-- Problem to work on --
Find the lines in the records that carry the word "this". Copy each one.

+++++

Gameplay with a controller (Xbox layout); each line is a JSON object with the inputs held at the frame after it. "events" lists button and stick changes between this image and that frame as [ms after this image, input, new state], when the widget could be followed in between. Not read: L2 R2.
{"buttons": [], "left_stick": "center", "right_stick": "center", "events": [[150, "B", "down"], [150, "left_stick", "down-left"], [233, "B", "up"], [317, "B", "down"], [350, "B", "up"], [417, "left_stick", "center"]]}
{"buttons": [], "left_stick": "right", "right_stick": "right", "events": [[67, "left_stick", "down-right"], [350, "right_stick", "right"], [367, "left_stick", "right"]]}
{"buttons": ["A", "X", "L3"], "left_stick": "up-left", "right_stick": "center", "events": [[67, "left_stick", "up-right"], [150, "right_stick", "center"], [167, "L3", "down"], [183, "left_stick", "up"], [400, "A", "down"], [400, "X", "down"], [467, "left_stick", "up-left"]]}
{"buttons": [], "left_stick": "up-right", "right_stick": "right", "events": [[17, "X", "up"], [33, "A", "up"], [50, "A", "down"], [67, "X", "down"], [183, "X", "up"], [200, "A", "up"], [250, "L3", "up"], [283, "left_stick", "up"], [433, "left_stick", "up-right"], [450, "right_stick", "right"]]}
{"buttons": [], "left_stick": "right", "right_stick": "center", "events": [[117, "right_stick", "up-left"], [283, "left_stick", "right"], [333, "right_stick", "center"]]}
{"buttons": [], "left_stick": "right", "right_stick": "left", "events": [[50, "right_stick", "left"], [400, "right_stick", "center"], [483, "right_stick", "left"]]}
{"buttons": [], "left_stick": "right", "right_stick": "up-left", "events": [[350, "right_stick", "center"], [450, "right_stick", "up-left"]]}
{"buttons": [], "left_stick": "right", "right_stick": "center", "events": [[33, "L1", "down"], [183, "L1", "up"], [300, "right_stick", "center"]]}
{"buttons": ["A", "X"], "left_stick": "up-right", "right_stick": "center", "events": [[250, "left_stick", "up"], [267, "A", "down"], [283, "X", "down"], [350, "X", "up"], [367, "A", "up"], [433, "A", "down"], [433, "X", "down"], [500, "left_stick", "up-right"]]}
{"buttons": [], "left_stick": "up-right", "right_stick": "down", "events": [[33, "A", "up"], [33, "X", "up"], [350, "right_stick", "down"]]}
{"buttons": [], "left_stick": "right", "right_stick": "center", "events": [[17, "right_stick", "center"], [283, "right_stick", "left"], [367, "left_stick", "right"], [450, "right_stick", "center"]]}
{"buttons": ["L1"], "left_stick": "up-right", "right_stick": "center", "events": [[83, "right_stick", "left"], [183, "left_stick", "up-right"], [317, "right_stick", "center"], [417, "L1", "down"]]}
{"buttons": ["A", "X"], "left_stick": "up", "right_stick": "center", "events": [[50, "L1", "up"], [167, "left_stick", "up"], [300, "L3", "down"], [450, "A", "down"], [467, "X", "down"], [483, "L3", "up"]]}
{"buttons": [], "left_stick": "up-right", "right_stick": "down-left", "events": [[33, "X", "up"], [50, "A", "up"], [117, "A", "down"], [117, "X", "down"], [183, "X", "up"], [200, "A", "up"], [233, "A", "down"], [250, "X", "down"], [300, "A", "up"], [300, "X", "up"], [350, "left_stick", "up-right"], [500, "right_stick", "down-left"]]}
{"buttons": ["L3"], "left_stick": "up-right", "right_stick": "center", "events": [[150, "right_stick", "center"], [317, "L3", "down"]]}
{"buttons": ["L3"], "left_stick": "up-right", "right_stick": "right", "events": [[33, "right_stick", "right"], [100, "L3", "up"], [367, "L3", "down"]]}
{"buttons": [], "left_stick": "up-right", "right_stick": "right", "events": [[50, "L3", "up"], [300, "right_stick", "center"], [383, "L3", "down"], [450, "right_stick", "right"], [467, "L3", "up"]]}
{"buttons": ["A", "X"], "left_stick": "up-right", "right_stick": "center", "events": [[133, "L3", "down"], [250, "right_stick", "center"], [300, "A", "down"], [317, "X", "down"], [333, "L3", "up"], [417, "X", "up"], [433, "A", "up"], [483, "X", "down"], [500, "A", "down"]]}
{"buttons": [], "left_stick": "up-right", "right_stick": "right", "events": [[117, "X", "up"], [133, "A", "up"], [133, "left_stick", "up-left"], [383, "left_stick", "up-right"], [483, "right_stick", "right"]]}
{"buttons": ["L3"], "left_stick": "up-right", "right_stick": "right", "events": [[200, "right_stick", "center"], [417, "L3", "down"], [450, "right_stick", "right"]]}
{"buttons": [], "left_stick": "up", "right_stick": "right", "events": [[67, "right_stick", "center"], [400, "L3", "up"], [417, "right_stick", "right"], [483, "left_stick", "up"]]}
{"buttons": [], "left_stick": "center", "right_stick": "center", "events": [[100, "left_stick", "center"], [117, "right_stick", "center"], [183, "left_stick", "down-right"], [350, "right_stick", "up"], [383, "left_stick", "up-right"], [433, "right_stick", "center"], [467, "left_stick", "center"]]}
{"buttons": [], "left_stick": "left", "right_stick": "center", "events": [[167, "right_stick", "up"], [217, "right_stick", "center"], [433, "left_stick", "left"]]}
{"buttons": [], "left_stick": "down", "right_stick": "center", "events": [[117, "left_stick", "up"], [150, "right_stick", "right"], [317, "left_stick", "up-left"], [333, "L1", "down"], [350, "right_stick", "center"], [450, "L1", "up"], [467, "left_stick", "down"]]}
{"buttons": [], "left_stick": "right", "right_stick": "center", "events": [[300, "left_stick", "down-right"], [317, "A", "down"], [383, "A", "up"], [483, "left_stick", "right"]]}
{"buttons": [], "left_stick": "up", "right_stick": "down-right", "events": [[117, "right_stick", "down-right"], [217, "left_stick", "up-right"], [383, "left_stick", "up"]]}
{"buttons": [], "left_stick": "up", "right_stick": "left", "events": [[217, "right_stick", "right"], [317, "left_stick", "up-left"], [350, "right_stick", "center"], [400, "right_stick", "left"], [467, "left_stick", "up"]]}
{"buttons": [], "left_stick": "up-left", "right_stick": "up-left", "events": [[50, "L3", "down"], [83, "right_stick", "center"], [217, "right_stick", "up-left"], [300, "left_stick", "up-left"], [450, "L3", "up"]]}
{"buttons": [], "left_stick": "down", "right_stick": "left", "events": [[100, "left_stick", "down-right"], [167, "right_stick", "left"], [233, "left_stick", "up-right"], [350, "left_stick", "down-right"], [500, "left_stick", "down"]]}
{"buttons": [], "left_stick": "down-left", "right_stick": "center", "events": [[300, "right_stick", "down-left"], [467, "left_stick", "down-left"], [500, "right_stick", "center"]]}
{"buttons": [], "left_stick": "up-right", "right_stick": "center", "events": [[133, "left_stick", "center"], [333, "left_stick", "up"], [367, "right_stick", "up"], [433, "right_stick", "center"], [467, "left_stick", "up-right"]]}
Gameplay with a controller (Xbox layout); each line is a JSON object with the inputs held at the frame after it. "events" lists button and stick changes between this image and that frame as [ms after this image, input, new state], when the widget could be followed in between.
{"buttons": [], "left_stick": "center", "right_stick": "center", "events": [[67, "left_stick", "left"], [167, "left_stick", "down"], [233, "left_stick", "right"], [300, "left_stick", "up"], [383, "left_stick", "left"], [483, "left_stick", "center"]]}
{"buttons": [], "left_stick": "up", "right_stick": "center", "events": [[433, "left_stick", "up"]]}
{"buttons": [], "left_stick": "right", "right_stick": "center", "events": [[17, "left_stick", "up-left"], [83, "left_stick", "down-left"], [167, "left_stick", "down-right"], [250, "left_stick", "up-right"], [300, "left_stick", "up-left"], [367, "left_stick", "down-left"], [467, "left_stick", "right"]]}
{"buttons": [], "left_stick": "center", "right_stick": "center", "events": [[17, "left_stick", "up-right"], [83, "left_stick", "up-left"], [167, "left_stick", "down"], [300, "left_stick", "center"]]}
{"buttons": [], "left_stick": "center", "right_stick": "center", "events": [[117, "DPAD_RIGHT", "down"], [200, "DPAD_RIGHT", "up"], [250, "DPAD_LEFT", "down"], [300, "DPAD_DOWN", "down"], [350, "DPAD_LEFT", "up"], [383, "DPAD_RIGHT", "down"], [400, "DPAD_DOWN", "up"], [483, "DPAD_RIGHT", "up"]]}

+++++

-- Response area --
Gameplay with a controller (Xbox layout); each line is a JSON object with the inputs held at the frame after it. "events" lists button and stick changes between this image and that frame as [ms after this image, input, new state], when the widget could be followed in between. Not read: L2 R2.
Gameplay with a controller (Xbox layout); each line is a JSON object with the inputs held at the frame after it. "events" lists button and stick changes between this image and that frame as [ms after this image, input, new state], when the widget could be followed in between.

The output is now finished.